甲突川畔を北上→護国神社近くの座禅石→夏蔭城跡→城山頂上の本営跡→西郷洞窟→南洲翁終焉の地→南洲神社(南洲墓地・南洲顕彰館)
までスタンプを押しながら、8km1万歩を歩きます。
1、誕生地、西郷屋敷跡
徳川幕府の封建制度を打破し、王政復古の明治維新を切り開いた最高の功労者である西郷隆盛翁(吉之助・稚号一南洲)は、文政10年12月7日、この地に生まれた。
なお、西郷屋敷には、明治2年より居住。西南の役で焼失し、明治13年弟の西郷従道が再建したが、昭和52年老朽化し撤去された。
2、座禅石と無参禅師供養墓
南洲翁や大久保先生は、若い頃毎朝未明に起きて甲突川畔を歩いて草牟田まで通い、無参禅師について禅を学んだ。

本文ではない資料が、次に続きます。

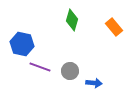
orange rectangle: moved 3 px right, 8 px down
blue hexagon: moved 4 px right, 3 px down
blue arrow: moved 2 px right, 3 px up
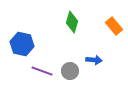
green diamond: moved 2 px down
orange rectangle: moved 1 px up
purple line: moved 2 px right, 4 px down
blue arrow: moved 23 px up
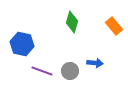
blue arrow: moved 1 px right, 3 px down
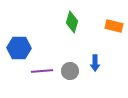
orange rectangle: rotated 36 degrees counterclockwise
blue hexagon: moved 3 px left, 4 px down; rotated 10 degrees counterclockwise
blue arrow: rotated 84 degrees clockwise
purple line: rotated 25 degrees counterclockwise
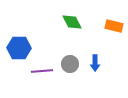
green diamond: rotated 45 degrees counterclockwise
gray circle: moved 7 px up
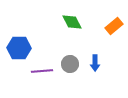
orange rectangle: rotated 54 degrees counterclockwise
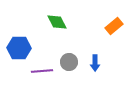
green diamond: moved 15 px left
gray circle: moved 1 px left, 2 px up
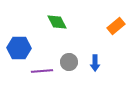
orange rectangle: moved 2 px right
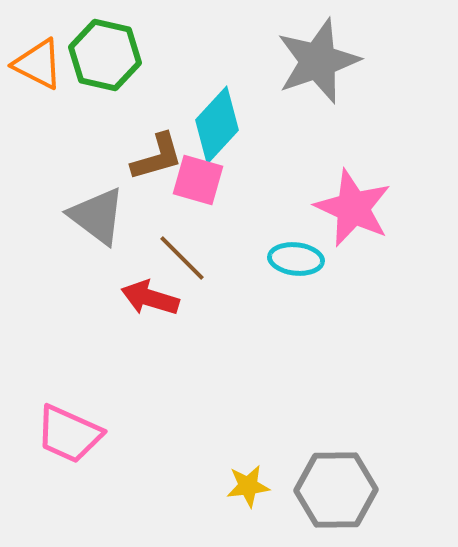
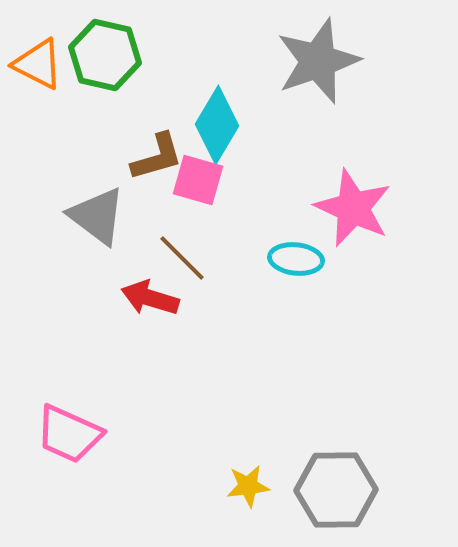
cyan diamond: rotated 12 degrees counterclockwise
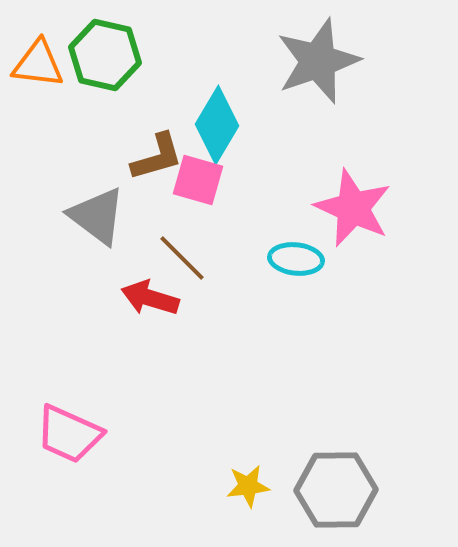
orange triangle: rotated 20 degrees counterclockwise
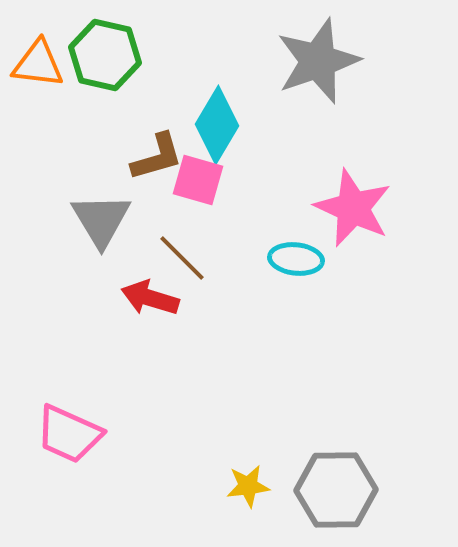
gray triangle: moved 4 px right, 4 px down; rotated 22 degrees clockwise
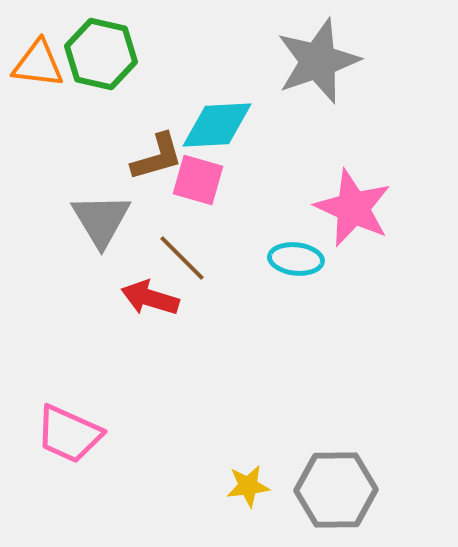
green hexagon: moved 4 px left, 1 px up
cyan diamond: rotated 56 degrees clockwise
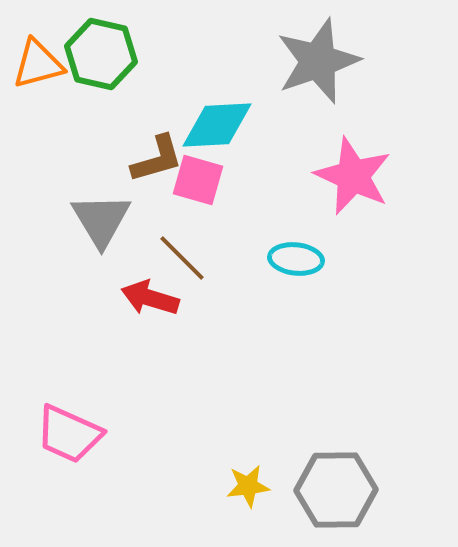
orange triangle: rotated 22 degrees counterclockwise
brown L-shape: moved 2 px down
pink star: moved 32 px up
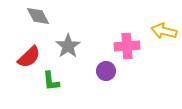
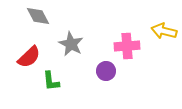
gray star: moved 3 px right, 2 px up; rotated 10 degrees counterclockwise
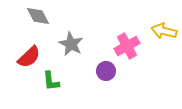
pink cross: rotated 25 degrees counterclockwise
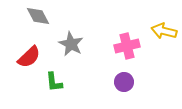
pink cross: rotated 15 degrees clockwise
purple circle: moved 18 px right, 11 px down
green L-shape: moved 3 px right, 1 px down
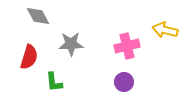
yellow arrow: moved 1 px right, 1 px up
gray star: rotated 30 degrees counterclockwise
red semicircle: rotated 30 degrees counterclockwise
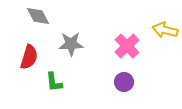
pink cross: rotated 30 degrees counterclockwise
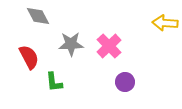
yellow arrow: moved 7 px up; rotated 10 degrees counterclockwise
pink cross: moved 18 px left
red semicircle: rotated 45 degrees counterclockwise
purple circle: moved 1 px right
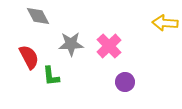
green L-shape: moved 3 px left, 6 px up
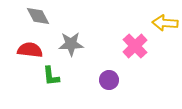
pink cross: moved 26 px right
red semicircle: moved 1 px right, 7 px up; rotated 55 degrees counterclockwise
purple circle: moved 16 px left, 2 px up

無参禅師は福昌寺の住職であったが、草牟田誓光寺に隠居し、嘉永4年70才で逝去した。座禅石は南洲翁らが座禅修業した石である。
3、夏蔭城跡
城山裏手の高台で、四方の丘を見おろす要害の地であったが宅地開発のため壊され、夏蔭頂上にあった西南の役記念碑を現在の地に移した。城山攻防激戦の跡である。
4、城山本営跡
西南の役による熊本城攻略に失敗し、人吉、宮崎、延岡に転戦、刀折れ弾丸尽きながら官軍の包囲網を突破して、南洲翁以下370名が城山に帰り、ここに籠城した。
5、南洲翁洞窟
この辺一帯は、南洲翁以下薩軍諸将の洞窟のあった所で、翁はこの洞窟で寝起きされた。
城山陥落の前夜23日の夜は、月光の下で、洞窟前の広場では訣別の宴が開かれ、6万の官軍に包囲されていながら詩や琵琶歌などを吟じ、士気盛んなものであった。
6、岩崎谷終焉の地
9月24日午前4時、官軍の総攻撃が開始され、少数の兵で守っていた薩軍の陣地は次々に破れた。南洲翁は、生き残った者を従えて弾丸雨飛の中を最後の陣地である岩崎谷口の方へ進まれた。陣地近くまで来られたとき、腹と太ももに弾丸が当たった。翁は、その場にひざをつき、襟を正して明治天皇のおいでになる東の方角に向かって礼拝され「晋どん、もうここでよか」と言われ、別府晋介に首をはねよと命じた。
南洲翁の年齢は、満49才であった。
7、南洲墓地、南洲神社、西郷南洲顕彰館
顕彰館は、昭和52年の百年祭記念事業として昭和53年に建設したもので、世界の偉人大西郷の生い立ち、思想・偉業が、青少年に解りやすく展示してある。